[Start of section]

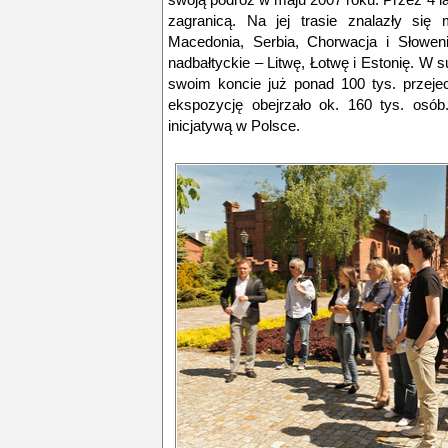
zagranicą. Na jej trasie znalazły się 
Macedonia, Serbia, Chorwacja i Słowen
nadbałtyckie – Litwę, Łotwę i Estonię. 
swoim koncie już ponad 100 tys. przeje
ekspozycję obejrzało ok. 160 tys. osó
inicjatywą w Polsce.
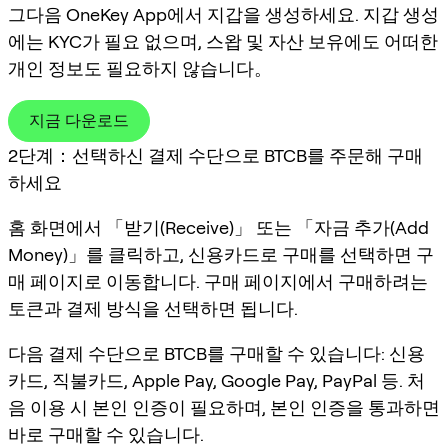
그다음 OneKey App에서 지갑을 생성하세요. 지갑 생성
에는 KYC가 필요 없으며, 스왑 및 자산 보유에도 어떠한
개인 정보도 필요하지 않습니다。
지금 다운로드
2단계：선택하신 결제 수단으로 BTCB를 주문해 구매
하세요
홈 화면에서 「받기(Receive)」 또는 「자금 추가(Add
Money)」를 클릭하고, 신용카드로 구매를 선택하면 구
매 페이지로 이동합니다. 구매 페이지에서 구매하려는
토큰과 결제 방식을 선택하면 됩니다.
다음 결제 수단으로 BTCB를 구매할 수 있습니다: 신용
카드, 직불카드, Apple Pay, Google Pay, PayPal 등. 처
음 이용 시 본인 인증이 필요하며, 본인 인증을 통과하면
바로 구매할 수 있습니다.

[End of section]

REQUEST
Exactly the lines from the one containing "카드, 직불카드, Apple Pay, Google Pay, PayPal 등. 처" through the end of the records above should be returned, with both ends kept.

SOLVED PROBLEM
카드, 직불카드, Apple Pay, Google Pay, PayPal 등. 처
음 이용 시 본인 인증이 필요하며, 본인 인증을 통과하면
바로 구매할 수 있습니다.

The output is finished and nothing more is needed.